> _TEXTO FORNECIDO_

Contexto: Deuteronômio (grego: "segunda lei") registra os discursos de despedida de Moisés nas planícies de Moabe, pouco antes de sua morte e da entrada em Canaã. Estruturado como um tratado de suserania hitita do segundo milênio a.C. — prólogo histórico, estipulações, bênçãos e maldições, disposição do documento —, o livro é a renovação solene da aliança sinaítica para a nova geração.
Teologia: O coração do livro é o Shemá Yisrael (6.4–9): "Ouça, ó Israel, o Senhor nosso Deus é o único Senhor. Amarás o Senhor teu Deus de todo o coração, de toda a tua alma e de toda a tua força" — que Jesus citou como o maior mandamento (Mc 12.29–30). O amor (ahavah) a Deus não é mero sentimento mas lealdade de aliança que permeia toda a existência.
Os capítulos 27–30 apresentam as bênçãos e maldições condicionais à obediência ou apostasia. Os capítulos 31–34 narram a transferência da liderança para Josué e a morte de Moisés no Monte Nebo — que avistou a terra prometida mas não entrou. Jesus citou Deuteronômio nas três tentações no deserto (Mt 4), revelando sua centralidade na espiritualidade bíblica.

> _CONJUNTO DE REGISTROS_
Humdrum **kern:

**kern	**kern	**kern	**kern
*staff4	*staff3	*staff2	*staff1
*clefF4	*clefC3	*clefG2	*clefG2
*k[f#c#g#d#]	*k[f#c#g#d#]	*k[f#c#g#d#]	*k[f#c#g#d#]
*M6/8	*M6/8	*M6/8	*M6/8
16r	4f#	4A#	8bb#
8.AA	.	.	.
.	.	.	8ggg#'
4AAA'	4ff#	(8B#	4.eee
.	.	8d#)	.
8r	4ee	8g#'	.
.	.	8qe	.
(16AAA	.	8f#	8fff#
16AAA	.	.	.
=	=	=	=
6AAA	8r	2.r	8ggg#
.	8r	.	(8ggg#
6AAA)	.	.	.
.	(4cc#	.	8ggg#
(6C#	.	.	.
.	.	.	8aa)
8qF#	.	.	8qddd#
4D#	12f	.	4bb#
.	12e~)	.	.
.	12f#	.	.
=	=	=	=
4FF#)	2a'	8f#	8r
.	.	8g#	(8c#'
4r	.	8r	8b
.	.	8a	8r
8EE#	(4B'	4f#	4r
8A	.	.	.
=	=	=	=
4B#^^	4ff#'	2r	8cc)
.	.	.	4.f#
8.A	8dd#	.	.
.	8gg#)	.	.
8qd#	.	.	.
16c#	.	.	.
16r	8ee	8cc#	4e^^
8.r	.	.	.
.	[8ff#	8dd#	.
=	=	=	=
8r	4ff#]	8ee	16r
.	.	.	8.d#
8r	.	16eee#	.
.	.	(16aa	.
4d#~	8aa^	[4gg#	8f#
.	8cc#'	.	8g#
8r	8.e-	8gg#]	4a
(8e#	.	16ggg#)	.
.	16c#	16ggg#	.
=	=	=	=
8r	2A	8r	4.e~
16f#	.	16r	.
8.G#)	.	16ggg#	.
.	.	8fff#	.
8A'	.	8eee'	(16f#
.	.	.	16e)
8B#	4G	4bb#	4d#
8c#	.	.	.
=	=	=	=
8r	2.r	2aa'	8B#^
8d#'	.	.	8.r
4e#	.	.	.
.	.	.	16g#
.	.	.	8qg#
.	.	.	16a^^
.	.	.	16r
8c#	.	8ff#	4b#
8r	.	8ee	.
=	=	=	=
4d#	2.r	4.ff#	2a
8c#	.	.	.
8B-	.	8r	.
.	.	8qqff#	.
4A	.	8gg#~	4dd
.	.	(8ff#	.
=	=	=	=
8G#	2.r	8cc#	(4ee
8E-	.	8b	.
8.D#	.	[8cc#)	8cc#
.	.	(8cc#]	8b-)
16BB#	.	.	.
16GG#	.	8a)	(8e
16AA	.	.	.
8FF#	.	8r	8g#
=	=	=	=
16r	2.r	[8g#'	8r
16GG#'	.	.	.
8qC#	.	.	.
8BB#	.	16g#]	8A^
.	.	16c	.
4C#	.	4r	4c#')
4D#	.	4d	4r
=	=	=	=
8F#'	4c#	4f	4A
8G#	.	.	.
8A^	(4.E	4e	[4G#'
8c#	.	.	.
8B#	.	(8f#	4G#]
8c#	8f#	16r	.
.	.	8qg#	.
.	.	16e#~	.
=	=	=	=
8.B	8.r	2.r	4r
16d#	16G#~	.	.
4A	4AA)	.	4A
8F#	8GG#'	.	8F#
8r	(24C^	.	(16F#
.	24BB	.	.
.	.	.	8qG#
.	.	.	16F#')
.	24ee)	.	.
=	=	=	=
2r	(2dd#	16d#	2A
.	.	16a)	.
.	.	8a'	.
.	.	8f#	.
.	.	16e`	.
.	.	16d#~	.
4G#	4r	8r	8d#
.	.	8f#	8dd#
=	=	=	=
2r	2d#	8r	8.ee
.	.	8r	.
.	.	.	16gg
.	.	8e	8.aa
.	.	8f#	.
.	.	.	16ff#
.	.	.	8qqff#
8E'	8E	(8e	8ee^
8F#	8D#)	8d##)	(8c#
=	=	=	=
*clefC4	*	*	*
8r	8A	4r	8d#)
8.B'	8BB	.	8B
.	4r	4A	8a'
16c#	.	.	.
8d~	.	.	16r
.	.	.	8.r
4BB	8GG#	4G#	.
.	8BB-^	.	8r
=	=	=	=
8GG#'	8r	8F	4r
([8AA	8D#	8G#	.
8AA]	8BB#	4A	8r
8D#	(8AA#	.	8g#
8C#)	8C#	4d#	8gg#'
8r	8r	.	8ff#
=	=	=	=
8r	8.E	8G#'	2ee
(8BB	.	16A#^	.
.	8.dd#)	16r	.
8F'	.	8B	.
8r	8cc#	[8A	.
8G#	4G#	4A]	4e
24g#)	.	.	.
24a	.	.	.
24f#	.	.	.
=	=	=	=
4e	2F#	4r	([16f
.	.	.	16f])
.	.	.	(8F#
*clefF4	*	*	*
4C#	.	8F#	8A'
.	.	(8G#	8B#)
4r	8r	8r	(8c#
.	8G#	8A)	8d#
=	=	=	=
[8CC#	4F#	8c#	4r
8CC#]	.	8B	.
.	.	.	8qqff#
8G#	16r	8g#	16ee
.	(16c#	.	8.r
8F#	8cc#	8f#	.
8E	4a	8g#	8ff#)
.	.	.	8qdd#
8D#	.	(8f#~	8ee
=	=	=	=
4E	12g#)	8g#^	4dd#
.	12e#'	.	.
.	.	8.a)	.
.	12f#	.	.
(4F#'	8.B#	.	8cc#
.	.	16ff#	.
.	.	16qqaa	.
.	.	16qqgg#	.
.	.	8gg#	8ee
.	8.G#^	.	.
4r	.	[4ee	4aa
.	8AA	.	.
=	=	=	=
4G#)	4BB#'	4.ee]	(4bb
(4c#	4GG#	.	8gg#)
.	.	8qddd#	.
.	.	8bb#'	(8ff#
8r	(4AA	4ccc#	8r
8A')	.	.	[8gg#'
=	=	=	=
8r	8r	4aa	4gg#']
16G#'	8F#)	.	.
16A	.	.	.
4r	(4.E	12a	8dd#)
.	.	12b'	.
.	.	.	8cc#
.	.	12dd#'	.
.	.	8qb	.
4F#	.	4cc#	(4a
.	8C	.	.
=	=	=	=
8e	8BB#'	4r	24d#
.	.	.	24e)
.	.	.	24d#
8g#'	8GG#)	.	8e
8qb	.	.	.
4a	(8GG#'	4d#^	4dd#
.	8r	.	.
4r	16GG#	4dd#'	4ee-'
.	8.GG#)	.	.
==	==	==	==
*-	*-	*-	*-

> _TAREFAS A CUMPRIR_
a. Segundo o texto sobre Deuteronômio, em que lugar Moisés morre?
b. Indique se cada afirmação a seguir está de acordo com o texto sobre Deuteronômio, respondendo sim ou não e citando as palavras decisivas do texto. (i) O livro segue a estrutura de um tratado de suserania hitita. (ii) Moisés entrou na terra prometida. (iii) Jesus citou Deuteronômio em apenas uma das tentações no deserto.

> _RESPOSTAS POR TAREFA_
a. No Monte Nebo.

b.
(i) Sim: "Estruturado como um tratado de suserania hitita do segundo milênio a.C."
(ii) Não: "que avistou a terra prometida mas não entrou"
(iii) Não: "Jesus citou Deuteronômio nas três tentações no deserto"